Perceptrons were introduced in 1956 by Frank Rosenblatt, with the intention of reproducing the way that brains work. For a time, especially in the early 1960s, they were researched quite heavily. In 1969, Minsky and Papert wrote Perceptrons, a book which highlighted the limitations of the technique. They proved that a perceptron could only solve linearly separable problems, famously showing that it could not solve for the binary XOR.

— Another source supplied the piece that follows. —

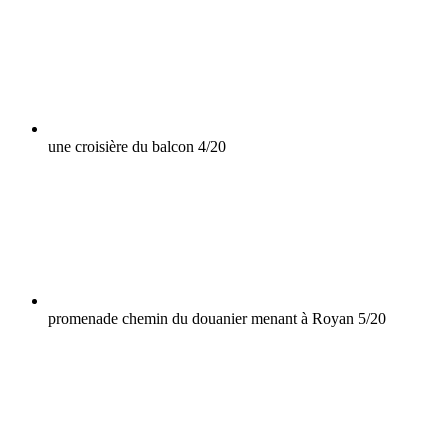
une croisière du balcon
4/20
promenade chemin du douanier menant à Royan
5/20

Before Perceptrons, researchers had been creating networks of perceptrons, but almost nobody had studied their limitations. The book stifled nearly all research into them during the 1970s and early 1980s. However, in the 1980s, researchers discovered that multilayer perceptrons did not have the limitations that Minsky had conjectured they did, and neural network research began again in earnest.
For simple two-class classification tasks, perceptrons can function as a quick and dirty method of finding a discriminant. They will run quickly, and are guaranteed to find a solution if one exists. Furthermore, the algorithm is very simple to implement and widely studied.
The real power of the perceptron, however, lies in networking them. A series of interconnected perceptrons, in modified form, is the basis of a neural network. A neural network of two layers is capable of learning any continuous function, and it will perform better on poorly separated and noisy data. Of course, with this power comes difficulty, as neural networks are fairly complicated and difficult to use.
Bishop, Christopher M. Neural Networks for Pattern Recognition, Oxford University Press, 1995.
Cristianini, Nello. Support Vector Machines, Cambridge University Press, 2000.
Minsky, M. L. and Papert, S. A. Perceptrons, MIT Press, 1969.
Rosenblatt, Frank. The Perceptron: A Probabilistic Model for Information Storage and Organization in the Brain, Cornell Aeronautical Laboratory, Psychological Review, v65, No. 6, pp. 386-408, 1958.